Prospects for 2023 are encouraging with the company recently telling shareholders in its first-quarter results that because of ‘unabated strong demand and stable supply chains, management expects further significant growth with increasing margins and order intake for the entire financial year’.

The mind-boggling bit of kit that Aixtron makes that’s so sought after by semiconductor makers is metalorganic chemical vapour disposition equipment. Disposition involves layering insulating and conducting films of seemly impossible thinness (a few nanometres for bleeding-edge chips) onto a silicon wafer.

Chip shop

Dutch company ASML (NL:ASML) makes lasers so precise that they could ‘hit an apple on the Moon’, according to elite portfolio manager Arnaud Cosserat of Comgest.

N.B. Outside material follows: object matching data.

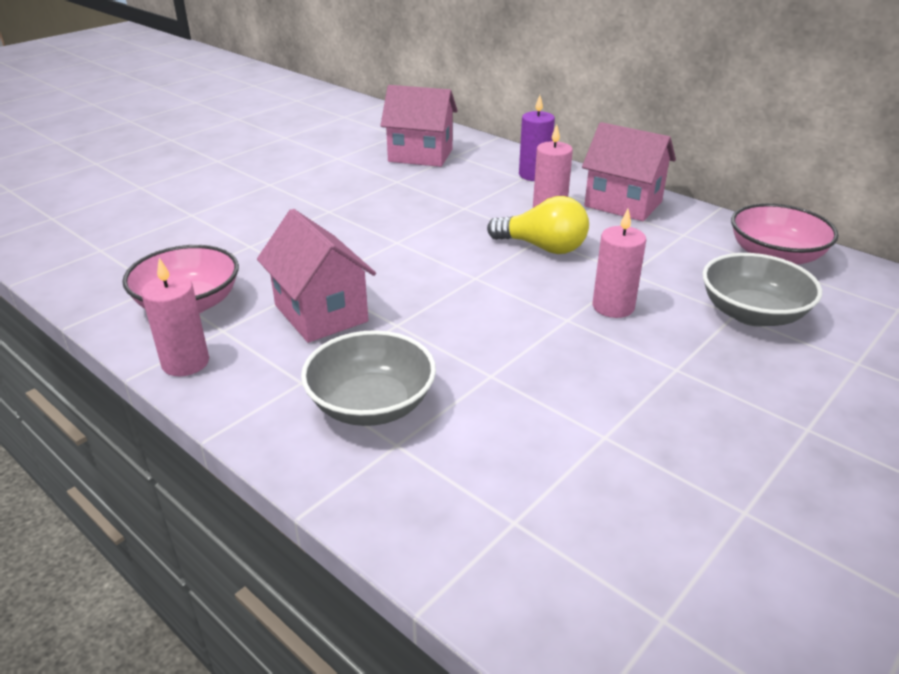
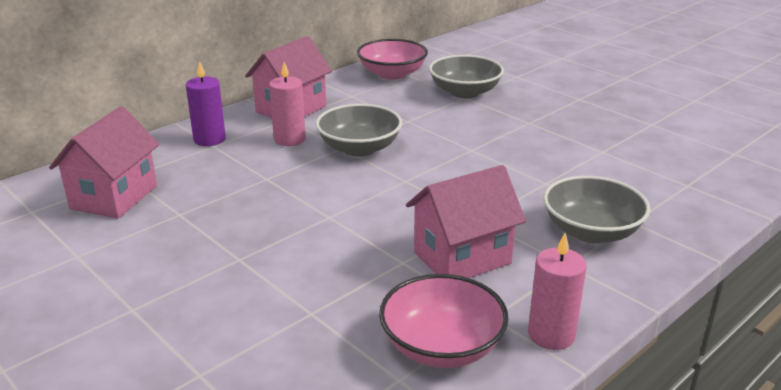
camera: 85 degrees left, 5 degrees down
yellow light bulb [487,196,589,254] -> grey bowl [316,104,402,156]
pink candle [593,209,646,318] -> none

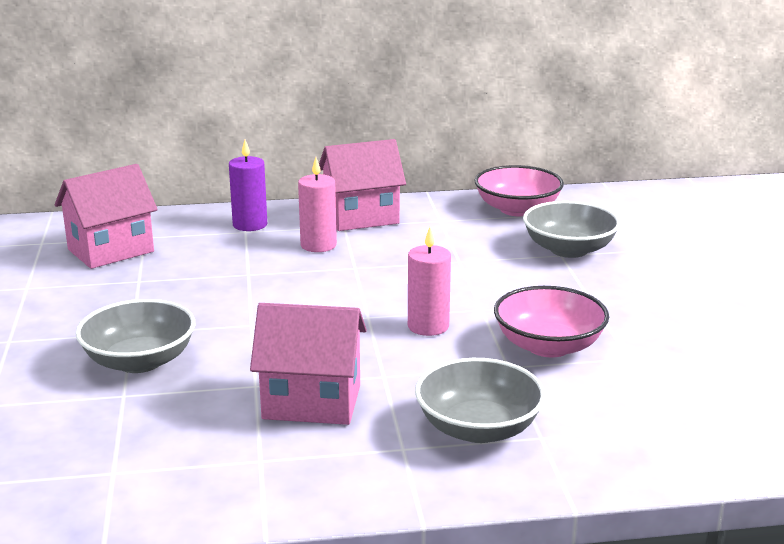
camera: 35 degrees right, 5 degrees down
grey bowl [316,104,402,156] -> grey bowl moved to [76,299,195,373]
pink bowl [379,274,509,368] -> pink bowl moved to [494,286,609,357]
pink candle [528,233,587,350] -> pink candle moved to [408,227,451,336]

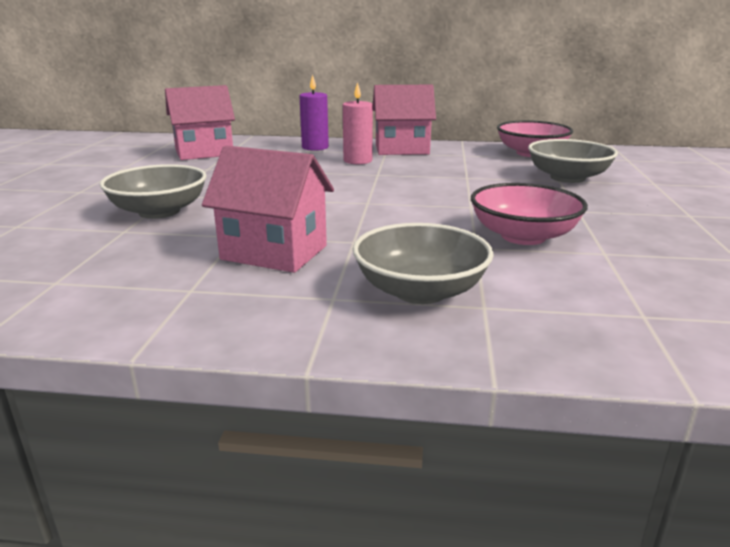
camera: 15 degrees right, 0 degrees up
pink candle [408,227,451,336] -> none

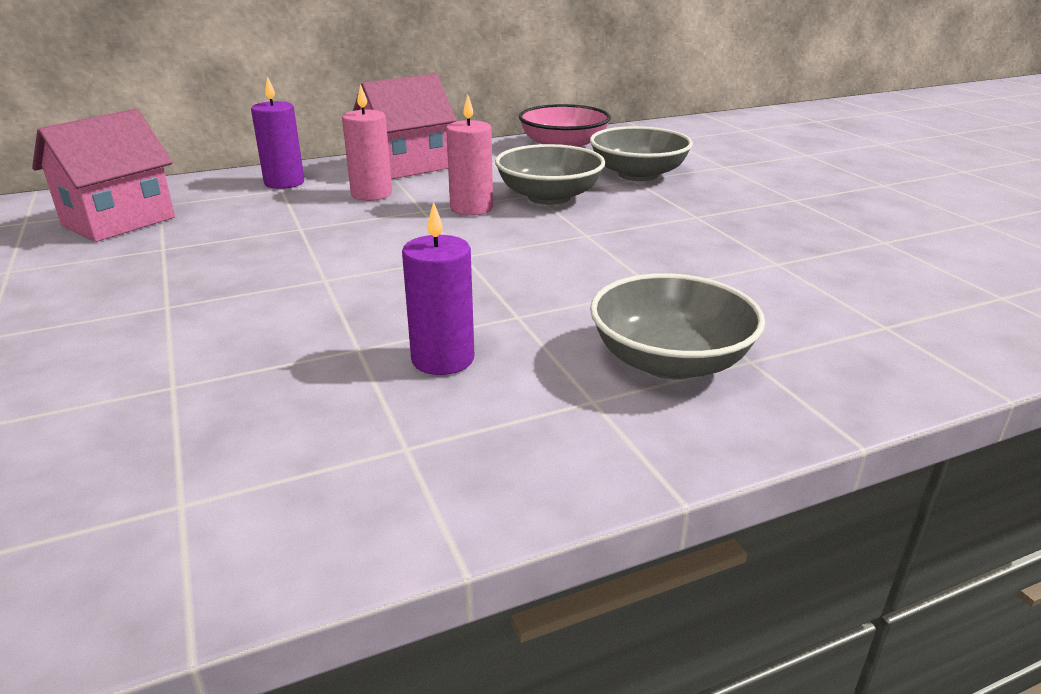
camera: 30 degrees left, 5 degrees up
grey bowl [100,164,207,219] -> grey bowl moved to [495,144,605,205]
pink house [202,146,334,273] -> purple candle [402,202,474,375]
pink bowl [471,183,588,245] -> none
none -> pink candle [446,95,493,216]

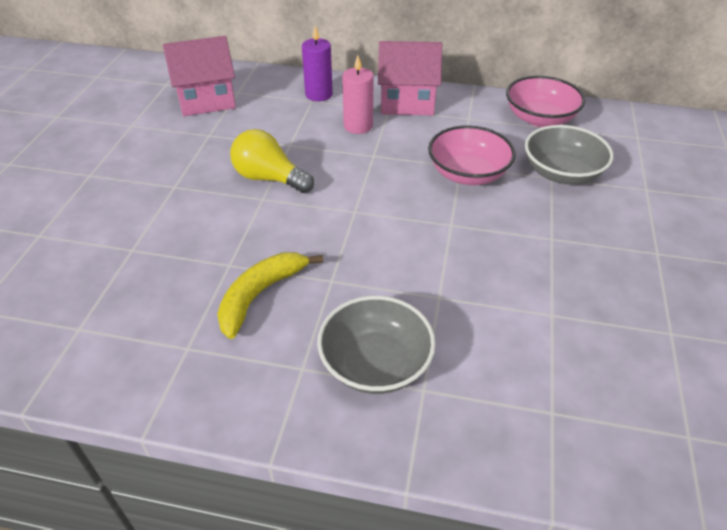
camera: 35 degrees right, 15 degrees up
purple candle [402,202,474,375] -> yellow banana [217,252,323,339]
pink candle [446,95,493,216] -> none
grey bowl [495,144,605,205] -> pink bowl [428,125,515,185]
none -> yellow light bulb [230,129,314,193]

ASML’s lithography technology is, though, used for the less poetic but much more practical purposes of etching staggeringly tiny semiconductors – down to about 10 atoms in size. This has been key to the semiconductor industry’s miniaturisation of chips, which has been vital in keeping step with Moore’s Law – a doubling in computing power every two years.

Many believe Moore’s Law may have run its course, but ASML’s equipment is no less important. The recent surge in demand for chips to power AI applications has sent the shares 36% higher this year.

The final shortlisted company, France’s Soitec (FR:SOI), makes the ultra-smooth silicon wafers that are the raw material for semiconductors. The company sells into the smartphone, car and data centre markets and recently topped €1bn of sales for the first time.

It expects a relatively flat year in 2023 as demand for smartphones drops back and inventories are cleared. But beyond this, the company has said it is preparing for a period of ‘hyper-growth’.